Jace nodded, steadied his cap with one hand, and turned to regard the others.
“You heard the man,” he said. “Let’s get the horses, get Jaden, and get gone.”
With a nod, they drew together in a diamond formation. Jace looked to Isabelle, a silent question in his eyes, and she nodded, taking point. Not far, she mouthed; when she looked around, she felt Jaden’s presence like a beacon. A flaming arrow urging them forward.
She had taken the first step toward it when the town hall – the grandest building within their sight – was obliterated in a vortex of wind and fire. The blast was so massive that they had to grip the base of the sheriff’s statue to ride out the shockwave. The ground groaned and heaved, leaving the pavilion a lone island of stability bobbing on the petrified waves of a stone sea.
Blue-grey smoke poured from the crater with the force of a volcano.
A comet – the other scourge of Westwood – had fallen right in their midst.
How very rude. Are you leaving so soon without saying goodbye?
At once, the Outriders focused on a silhouette just visible within the coiling columns of smoke. A hooded form stood with head slightly bowed – now all concealed by the wafting, noxious patchwork, now revealed again. But there was no doubt who it was.
The embers of the blazing fire outlined a grin as cruel as an assassin’s dagger.
“I don’t think so,” said Valith.
Brayden never stopped for breath as he ran from the pavilion as fast as his legs would carry him.
Here and there, he found pockets of survivors. There was no time to explain, but they understood without knowing. Some part of that dire energy within Relican Avery’s voice had reached out and taken root in Brayden himself. His voice had not changed, but they could see it in his eyes.
With a growing column of men at his back, Brayden moved as though carried by the wind.
They took a snaking course through the devastated town of Sandia. Some ways were clogged by reeking piles of dead; some, he noted with the wisp of a smile, were still closed off by the very same spike-topped barricades he’d helped build with his own hands.
And, ever moreso, some were gutted by flame or rendered impassable by heat and smoke.
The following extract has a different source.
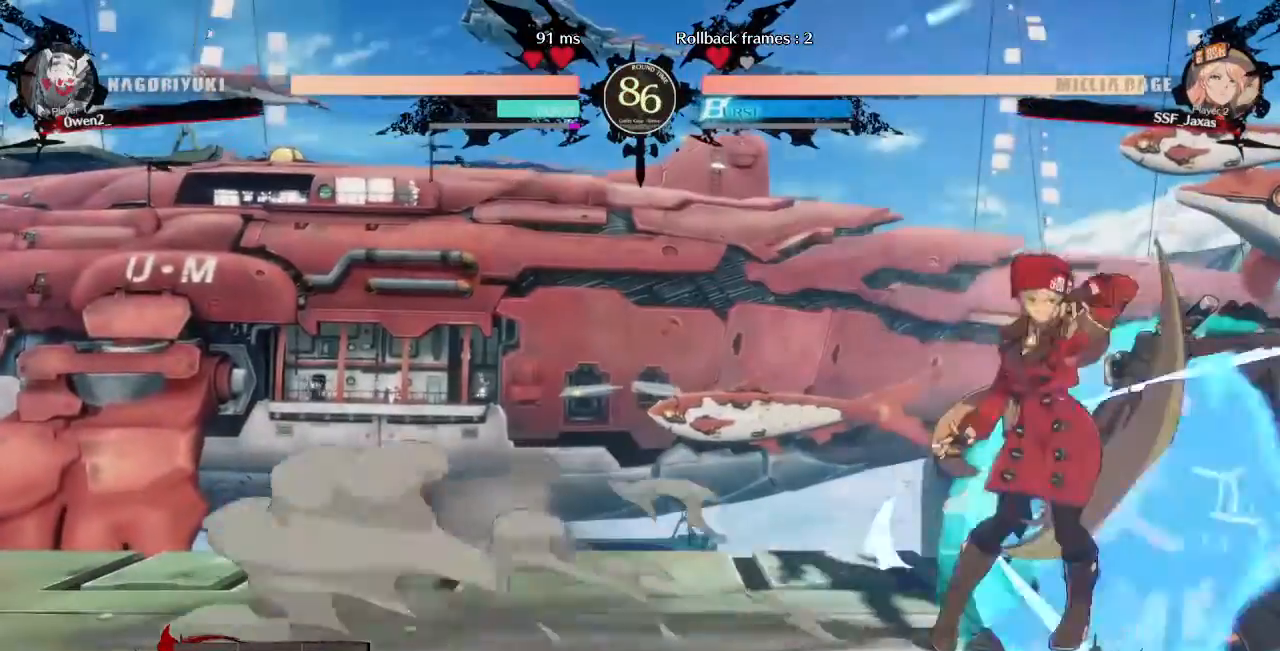
{"buttons": [], "events": []}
Brayden had been far from the pavilion when the first comet fell, and couldn’t have known its target. But he could feel the tremors under his feet, bright flashes pulsing through his skull with every impact. “Stay together,” he ordered his ragtag band. “We’ll meet resistance.”
Wan, smoke-stained faces gazed back – men, a dozen or so, who would never be the same.
Yet, there was something here they had to do. He knew it as well as he’d ever known anything.
Town-hall, town-hall, the ravens croaked. Brayden, who had been gauging which way to go next, snapped his attention to them. The distant roar of another comet struck his ears and ran through his legs, leaving them aching – then mercifully without any feeling at all.
Book-place, book-place, went the ravens. So-much-for-that!
Brayden braced his head in his hands. I must be going mad, he thought.
With a final look at the rest, he forged ahead on the gateway road. He didn’t know what to expect, but the sulfurous stench clinging to his skin and stinging his eyes warned him to be alert.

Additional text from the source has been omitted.